§ EXERCISE: Set down the data again word for word. Skip any pictures.

§ Saved entries:
————

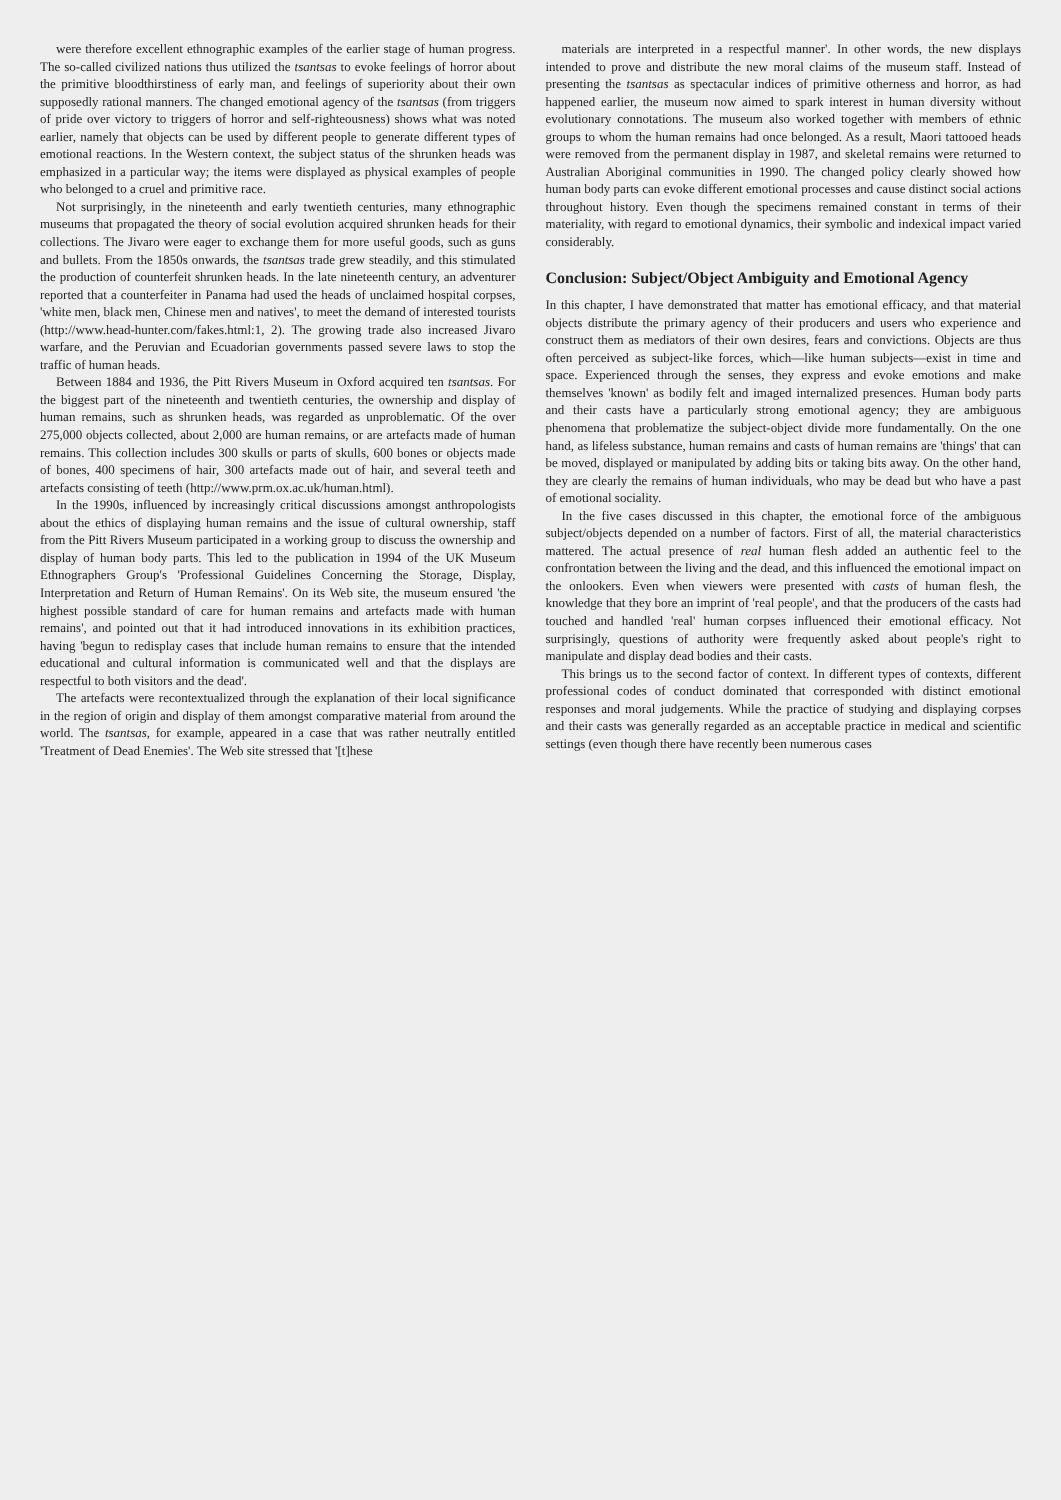were therefore excellent ethnographic examples of the earlier stage of human progress. The so-called civilized nations thus utilized the tsantsas to evoke feelings of horror about the primitive bloodthirstiness of early man, and feelings of superiority about their own supposedly rational manners. The changed emotional agency of the tsantsas (from triggers of pride over victory to triggers of horror and self-righteousness) shows what was noted earlier, namely that objects can be used by different people to generate different types of emotional reactions. In the Western context, the subject status of the shrunken heads was emphasized in a particular way; the items were displayed as physical examples of people who belonged to a cruel and primitive race.
Not surprisingly, in the nineteenth and early twentieth centuries, many ethnographic museums that propagated the theory of social evolution acquired shrunken heads for their collections. The Jivaro were eager to exchange them for more useful goods, such as guns and bullets. From the 1850s onwards, the tsantsas trade grew steadily, and this stimulated the production of counterfeit shrunken heads. In the late nineteenth century, an adventurer reported that a counterfeiter in Panama had used the heads of unclaimed hospital corpses, 'white men, black men, Chinese men and natives', to meet the demand of interested tourists (http://www.head-hunter.com/fakes.html:1, 2). The growing trade also increased Jivaro warfare, and the Peruvian and Ecuadorian governments passed severe laws to stop the traffic of human heads.
Between 1884 and 1936, the Pitt Rivers Museum in Oxford acquired ten tsantsas. For the biggest part of the nineteenth and twentieth centuries, the ownership and display of human remains, such as shrunken heads, was regarded as unproblematic. Of the over 275,000 objects collected, about 2,000 are human remains, or are artefacts made of human remains. This collection includes 300 skulls or parts of skulls, 600 bones or objects made of bones, 400 specimens of hair, 300 artefacts made out of hair, and several teeth and artefacts consisting of teeth (http://www.prm.ox.ac.uk/human.html).
In the 1990s, influenced by increasingly critical discussions amongst anthropologists about the ethics of displaying human remains and the issue of cultural ownership, staff from the Pitt Rivers Museum participated in a working group to discuss the ownership and display of human body parts. This led to the publication in 1994 of the UK Museum Ethnographers Group's 'Professional Guidelines Concerning the Storage, Display, Interpretation and Return of Human Remains'. On its Web site, the museum ensured 'the highest possible standard of care for human remains and artefacts made with human remains', and pointed out that it had introduced innovations in its exhibition practices, having 'begun to redisplay cases that include human remains to ensure that the intended educational and cultural information is communicated well and that the displays are respectful to both visitors and the dead'.
The artefacts were recontextualized through the explanation of their local significance in the region of origin and display of them amongst comparative material from around the world. The tsantsas, for example, appeared in a case that was rather neutrally entitled 'Treatment of Dead Enemies'. The Web site stressed that '[t]hese
materials are interpreted in a respectful manner'. In other words, the new displays intended to prove and distribute the new moral claims of the museum staff. Instead of presenting the tsantsas as spectacular indices of primitive otherness and horror, as had happened earlier, the museum now aimed to spark interest in human diversity without evolutionary connotations. The museum also worked together with members of ethnic groups to whom the human remains had once belonged. As a result, Maori tattooed heads were removed from the permanent display in 1987, and skeletal remains were returned to Australian Aboriginal communities in 1990. The changed policy clearly showed how human body parts can evoke different emotional processes and cause distinct social actions throughout history. Even though the specimens remained constant in terms of their materiality, with regard to emotional dynamics, their symbolic and indexical impact varied considerably.
Conclusion: Subject/Object Ambiguity and Emotional Agency
In this chapter, I have demonstrated that matter has emotional efficacy, and that material objects distribute the primary agency of their producers and users who experience and construct them as mediators of their own desires, fears and convictions. Objects are thus often perceived as subject-like forces, which—like human subjects—exist in time and space. Experienced through the senses, they express and evoke emotions and make themselves 'known' as bodily felt and imaged internalized presences. Human body parts and their casts have a particularly strong emotional agency; they are ambiguous phenomena that problematize the subject-object divide more fundamentally. On the one hand, as lifeless substance, human remains and casts of human remains are 'things' that can be moved, displayed or manipulated by adding bits or taking bits away. On the other hand, they are clearly the remains of human individuals, who may be dead but who have a past of emotional sociality.
In the five cases discussed in this chapter, the emotional force of the ambiguous subject/objects depended on a number of factors. First of all, the material characteristics mattered. The actual presence of real human flesh added an authentic feel to the confrontation between the living and the dead, and this influenced the emotional impact on the onlookers. Even when viewers were presented with casts of human flesh, the knowledge that they bore an imprint of 'real people', and that the producers of the casts had touched and handled 'real' human corpses influenced their emotional efficacy. Not surprisingly, questions of authority were frequently asked about people's right to manipulate and display dead bodies and their casts.
This brings us to the second factor of context. In different types of contexts, different professional codes of conduct dominated that corresponded with distinct emotional responses and moral judgements. While the practice of studying and displaying corpses and their casts was generally regarded as an acceptable practice in medical and scientific settings (even though there have recently been numerous cases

————

§ SOLUTION:
were therefore excellent ethnographic examples of the earlier stage of human progress. The so-called civilized nations thus utilized the tsantsas to evoke feelings of horror about the primitive bloodthirstiness of early man, and feelings of superiority about their own supposedly rational manners. The changed emotional agency of the tsantsas (from triggers of pride over victory to triggers of horror and self-righteousness) shows what was noted earlier, namely that objects can be used by different people to generate different types of emotional reactions. In the Western context, the subject status of the shrunken heads was emphasized in a particular way; the items were displayed as physical examples of people who belonged to a cruel and primitive race.
Not surprisingly, in the nineteenth and early twentieth centuries, many ethnographic museums that propagated the theory of social evolution acquired shrunken heads for their collections. The Jivaro were eager to exchange them for more useful goods, such as guns and bullets. From the 1850s onwards, the tsantsas trade grew steadily, and this stimulated the production of counterfeit shrunken heads. In the late nineteenth century, an adventurer reported that a counterfeiter in Panama had used the heads of unclaimed hospital corpses, 'white men, black men, Chinese men and natives', to meet the demand of interested tourists (http://www.head-hunter.com/fakes.html:1, 2). The growing trade also increased Jivaro warfare, and the Peruvian and Ecuadorian governments passed severe laws to stop the traffic of human heads.
Between 1884 and 1936, the Pitt Rivers Museum in Oxford acquired ten tsantsas. For the biggest part of the nineteenth and twentieth centuries, the ownership and display of human remains, such as shrunken heads, was regarded as unproblematic. Of the over 275,000 objects collected, about 2,000 are human remains, or are artefacts made of human remains. This collection includes 300 skulls or parts of skulls, 600 bones or objects made of bones, 400 specimens of hair, 300 artefacts made out of hair, and several teeth and artefacts consisting of teeth (http://www.prm.ox.ac.uk/human.html).
In the 1990s, influenced by increasingly critical discussions amongst anthropologists about the ethics of displaying human remains and the issue of cultural ownership, staff from the Pitt Rivers Museum participated in a working group to discuss the ownership and display of human body parts. This led to the publication in 1994 of the UK Museum Ethnographers Group's 'Professional Guidelines Concerning the Storage, Display, Interpretation and Return of Human Remains'. On its Web site, the museum ensured 'the highest possible standard of care for human remains and artefacts made with human remains', and pointed out that it had introduced innovations in its exhibition practices, having 'begun to redisplay cases that include human remains to ensure that the intended educational and cultural information is communicated well and that the displays are respectful to both visitors and the dead'.
The artefacts were recontextualized through the explanation of their local significance in the region of origin and display of them amongst comparative material from around the world. The tsantsas, for example, appeared in a case that was rather neutrally entitled 'Treatment of Dead Enemies'. The Web site stressed that '[t]hese
materials are interpreted in a respectful manner'. In other words, the new displays intended to prove and distribute the new moral claims of the museum staff. Instead of presenting the tsantsas as spectacular indices of primitive otherness and horror, as had happened earlier, the museum now aimed to spark interest in human diversity without evolutionary connotations. The museum also worked together with members of ethnic groups to whom the human remains had once belonged. As a result, Maori tattooed heads were removed from the permanent display in 1987, and skeletal remains were returned to Australian Aboriginal communities in 1990. The changed policy clearly showed how human body parts can evoke different emotional processes and cause distinct social actions throughout history. Even though the specimens remained constant in terms of their materiality, with regard to emotional dynamics, their symbolic and indexical impact varied considerably.
Conclusion: Subject/Object Ambiguity and Emotional Agency
In this chapter, I have demonstrated that matter has emotional efficacy, and that material objects distribute the primary agency of their producers and users who experience and construct them as mediators of their own desires, fears and convictions. Objects are thus often perceived as subject-like forces, which—like human subjects—exist in time and space. Experienced through the senses, they express and evoke emotions and make themselves 'known' as bodily felt and imaged internalized presences. Human body parts and their casts have a particularly strong emotional agency; they are ambiguous phenomena that problematize the subject-object divide more fundamentally. On the one hand, as lifeless substance, human remains and casts of human remains are 'things' that can be moved, displayed or manipulated by adding bits or taking bits away. On the other hand, they are clearly the remains of human individuals, who may be dead but who have a past of emotional sociality.
In the five cases discussed in this chapter, the emotional force of the ambiguous subject/objects depended on a number of factors. First of all, the material characteristics mattered. The actual presence of real human flesh added an authentic feel to the confrontation between the living and the dead, and this influenced the emotional impact on the onlookers. Even when viewers were presented with casts of human flesh, the knowledge that they bore an imprint of 'real people', and that the producers of the casts had touched and handled 'real' human corpses influenced their emotional efficacy. Not surprisingly, questions of authority were frequently asked about people's right to manipulate and display dead bodies and their casts.
This brings us to the second factor of context. In different types of contexts, different professional codes of conduct dominated that corresponded with distinct emotional responses and moral judgements. While the practice of studying and displaying corpses and their casts was generally regarded as an acceptable practice in medical and scientific settings (even though there have recently been numerous cases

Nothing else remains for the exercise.